SLT also offers a sustainable model, as it can be delivered remotely, and takes up to four sessions for the patient to be fully guided in how to apply the techniques and when, with longer-term impact on symptoms, if sustained.

Are there any particular improvements in the delivery of cough suppression therapy that you hope to see more of in the UK?

It would be great to see SLT services for chronic cough as commissioned services, integrated into Respiratory teams. This in turn may lead to effective workforce planning to include SLTs.

The integration of SLTs into secondary care provision for multi-professional cough clinics in secondary care would also be of benefit to patients, to have the option of non-pharmacological input for cough control earlier in their journey and closer to home. Often it takes some patients years before they are referred to a specialist cough clinic, which can be often some distance from their home.

Further research capability and prospective large cohort studies as to the efficacy of cough control therapy are also needed in order to evidence the outcomes we see in clinical practice. This would help sift out which are the essential elements in the cough control package to help refine it and make it the most effective for patients.

Finally, access to a network specialist clinician-advisors who have experience in working with patients with chronic cough would help develop more SLTs to be confident practitioners in this area. The development of diagnostic hubs may also be of benefit if the patients could be assessed by a specialist centre for medical and co-morbid factors that may be impacting on their chronic cough, and then if the patient is thought to have cough hypersensitivity, they could see an SLT locally who can be supported to deliver the intervention locally.

How should non-pharmacological cough suppression methods be used in conjunction with drug treatments?

There is some research that suggests a combination of cough control techniques and pharmacological treatments led to enhanced efficacy. Therefore, it would be useful to do further study into this. I would suggest, depending on what the patients’ preferences are, that if a combination be thought to be a good option for the patient, then as early as possible, with monitoring as to if weaning of the pharmacological agent may be possible.

The patient choice in this would be a primary factor, and as cough control therapy can take more effort than medication use, the patient’s readiness, motivation and ability to engage in cough control therapy may need to be factored in.

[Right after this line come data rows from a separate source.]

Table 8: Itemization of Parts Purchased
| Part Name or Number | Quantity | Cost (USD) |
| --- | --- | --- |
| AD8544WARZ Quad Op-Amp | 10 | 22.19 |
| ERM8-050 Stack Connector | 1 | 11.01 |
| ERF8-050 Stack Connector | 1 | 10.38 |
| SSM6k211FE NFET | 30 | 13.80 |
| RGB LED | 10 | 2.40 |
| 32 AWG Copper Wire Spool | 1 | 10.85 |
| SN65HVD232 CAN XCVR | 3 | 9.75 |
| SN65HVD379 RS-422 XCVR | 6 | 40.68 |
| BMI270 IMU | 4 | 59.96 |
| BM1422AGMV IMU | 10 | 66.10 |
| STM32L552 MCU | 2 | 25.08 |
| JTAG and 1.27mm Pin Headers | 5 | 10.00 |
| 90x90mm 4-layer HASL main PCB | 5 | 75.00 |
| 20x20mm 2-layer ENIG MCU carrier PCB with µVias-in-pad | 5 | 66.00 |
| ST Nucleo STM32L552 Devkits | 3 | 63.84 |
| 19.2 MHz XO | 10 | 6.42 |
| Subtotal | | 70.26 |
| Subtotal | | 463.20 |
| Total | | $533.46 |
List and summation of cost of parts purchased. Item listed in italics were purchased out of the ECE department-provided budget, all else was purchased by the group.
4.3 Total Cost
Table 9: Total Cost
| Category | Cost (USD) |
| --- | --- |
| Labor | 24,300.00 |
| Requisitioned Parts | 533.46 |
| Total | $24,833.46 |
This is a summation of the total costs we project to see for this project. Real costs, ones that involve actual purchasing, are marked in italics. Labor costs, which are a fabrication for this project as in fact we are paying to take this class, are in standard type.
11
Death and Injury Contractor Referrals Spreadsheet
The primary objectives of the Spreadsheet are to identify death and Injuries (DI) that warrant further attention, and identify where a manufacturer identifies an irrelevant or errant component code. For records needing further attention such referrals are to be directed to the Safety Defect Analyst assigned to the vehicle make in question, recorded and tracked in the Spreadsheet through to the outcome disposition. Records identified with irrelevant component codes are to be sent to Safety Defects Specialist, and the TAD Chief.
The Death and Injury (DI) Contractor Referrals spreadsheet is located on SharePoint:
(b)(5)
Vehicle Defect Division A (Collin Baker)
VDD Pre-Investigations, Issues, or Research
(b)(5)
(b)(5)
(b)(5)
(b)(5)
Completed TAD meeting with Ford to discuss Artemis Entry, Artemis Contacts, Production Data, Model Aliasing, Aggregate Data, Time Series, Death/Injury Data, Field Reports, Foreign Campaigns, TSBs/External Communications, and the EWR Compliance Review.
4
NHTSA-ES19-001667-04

How are speech and language therapists involved in the delivery of non-pharmacological cough suppression methods?

SLTs have the skills to help patients achieve behaviour change, and the knowledge of the upper airway and how to use the techniques to educate the patients on how to do this. SLTs also have the skills to work with the patients on other overlapping symptoms, such as issues with swallowing, changes to their voice and inducible laryngeal obstruction, as these may all overlap in people who have a chronic cough.

SLTs who typically specialise in this area work in a respiratory setting in a multi-disciplinary setting. However, as more SLTs become interested in delivering this treatment, there may be some who are based in a secondary care setting and who are accessing support to deliver the therapy.

What impact can both speech and language therapists and non-pharmacological cough suppression therapies have on the quality of life of patients?

After many years of input/assessment, patients can feel a little disenfranchised when it is suggested they see an SLT. However, over the course of therapy, once they are engaged in the process, the patient has the potential to significantly impact on their quality of life, and often in clinic we see patients engaging in behaviours and activities that they had been avoiding or stopped altogether through concern over coughing paroxysms.

As SLT input is holistic, we see an impact not just on their ability to control their cough symptoms, but can positively impact on other areas of life, such as socialising, general mood and participation levels, as well as relationships, as this is where the unseen impact of chronic cough can really impact on patients and their loved ones.